`Minute millionaires' are hair today, gone tomorrow
by Beth Teitell

Wednesday, May 16, 2001

Is it better to have loved and lost than never to have loved at all?

I thought I knew the answer - yes - but now I realize I was wrong.

A new survey found that 80,000 people worldwide lost their millionaire status last year thanks to the drop in the Nasdaq. I can't believe I'm saying this, but I pity the ``minute millionaires.''

Sure, the IPO crowd had a lot more fun than the rest of us for a while, playing billiards in their offices, thinking outside of the box, working in wireless, paperless, workless environments, dining on V.C. money, dressing like slobs. Except for the slob part, I never got to do any of that.

But I know how heartbreaking it is to have riches snatched away from you.

A new Walgreens opened in my neighborhood and the company sent out a get-to-know-us package. Not just coupons, but a check for $10.

You can imagine how I felt when I saw it. Without leaving my apartment, I had already spent the money - several times over. A hair net. A family-size bag of Twizzlers. A nongeneric brand of pain reliever. The priciest tweezer. Gourmet shampoo.

I imagined my new life. The fancy friends I'd have. The summers on the Vineyard with my well-plucked brows and red licorice hors d'oeuvres on the deck. The free-flowing Advil.

I was pretty far gone, until I read the small print and learned that the check was good only for a new or transferred prescription. Just my luck, I don't even need any meds at the moment.

I wasn't back where I started - I was worse off. I had seen, if only in my mind's eye, what heaven on Earth was, and now it was being denied me.

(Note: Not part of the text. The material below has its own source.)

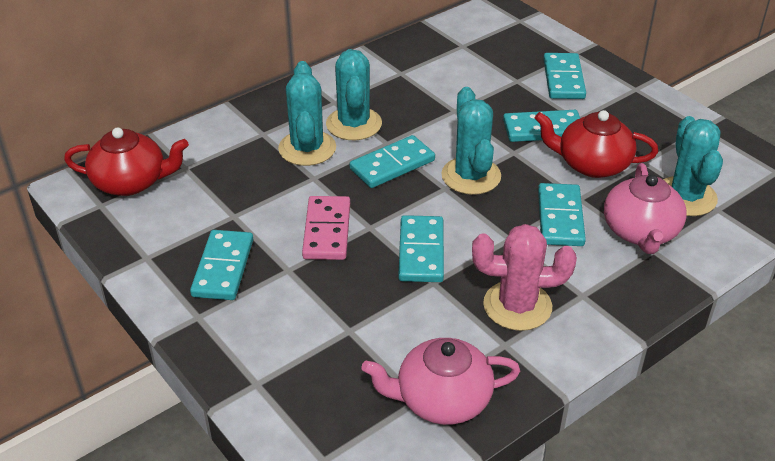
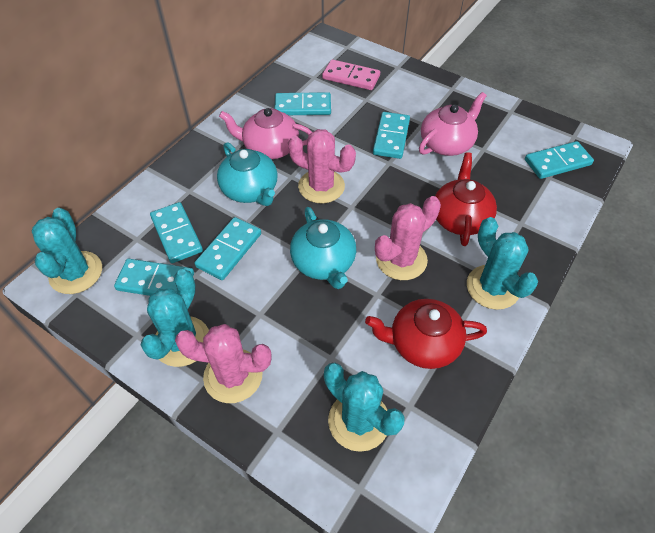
pink cactus: 1 -> 3
turquoise teapot: 0 -> 2

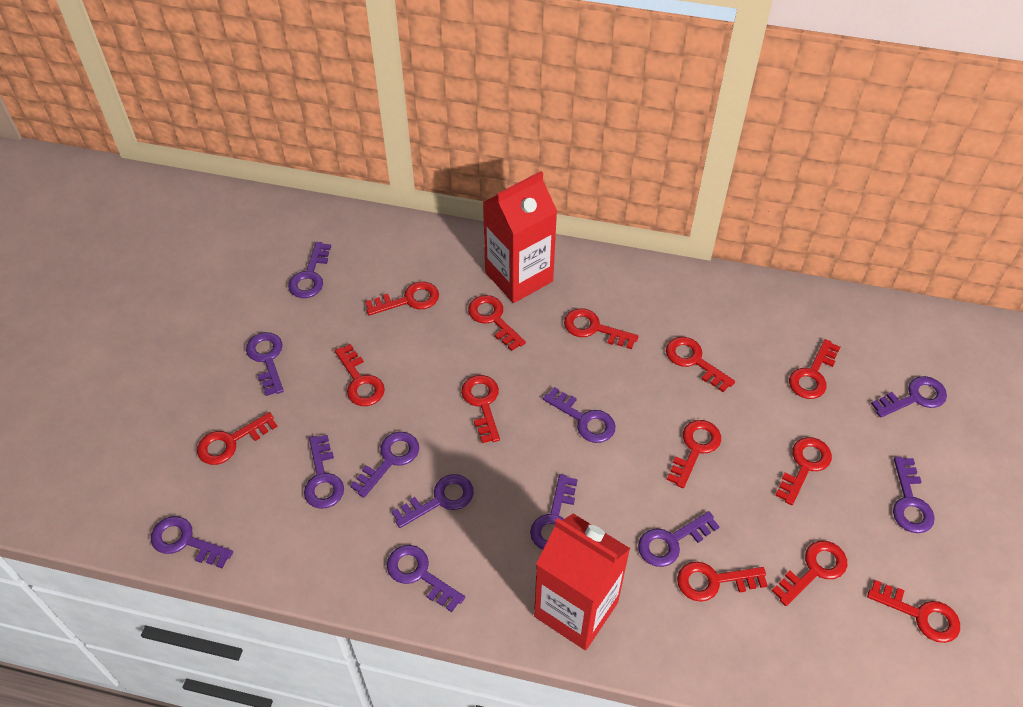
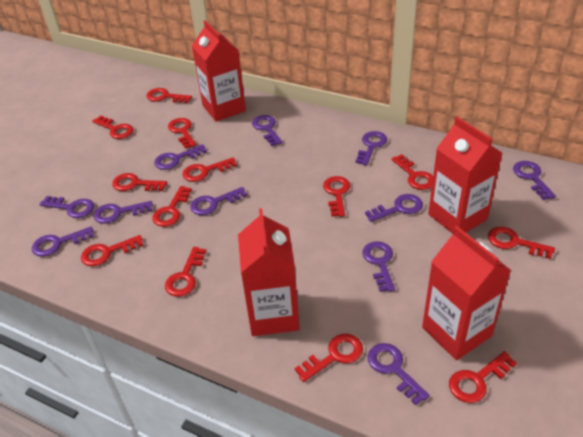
purple key: 12 -> 11
red carton: 2 -> 4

Now that I think about it, many of us suffer minute-millionaire style losses all the time. Losing what we never really had, but got used to, all the same.

The bathroom you have is fine, until you travel for work, stay in a nice hotel on the boss' dime, and come to feel you can't live without a marble shower. Or through some fluke, you get upgraded to first class on a flight to Los Angeles and when you fly next time, in back of the curtain, the leg room seems more cramped than ever.

But it's not just money that stings when it's gone.

I got a haircut the other day, and the blow-dry associate did such a good job that I felt and looked like a new, improved person.

My hair had body, but it was smooth. It swung, but stayed neat. It framed my face perfectly, but not in a helmuty way. Not only did it give me the confidence to enter a Newbury Street boutique, but I was actually acknowledged when I went in. ``How are you today?'' asked the rail-thin clerk (with perfect hair).

Still, a blow dry's even more fleeting than those dot-com companies that advertised during Super Bowl 2000. By the next day, I was back to my old hair, and feeling worse than ever about the weird bumps that form around my ears.

I think the only protection is to be happy with what you have. But that's easy for me to say. I didn't buy CMGI at $163.22 and sell at $1.75.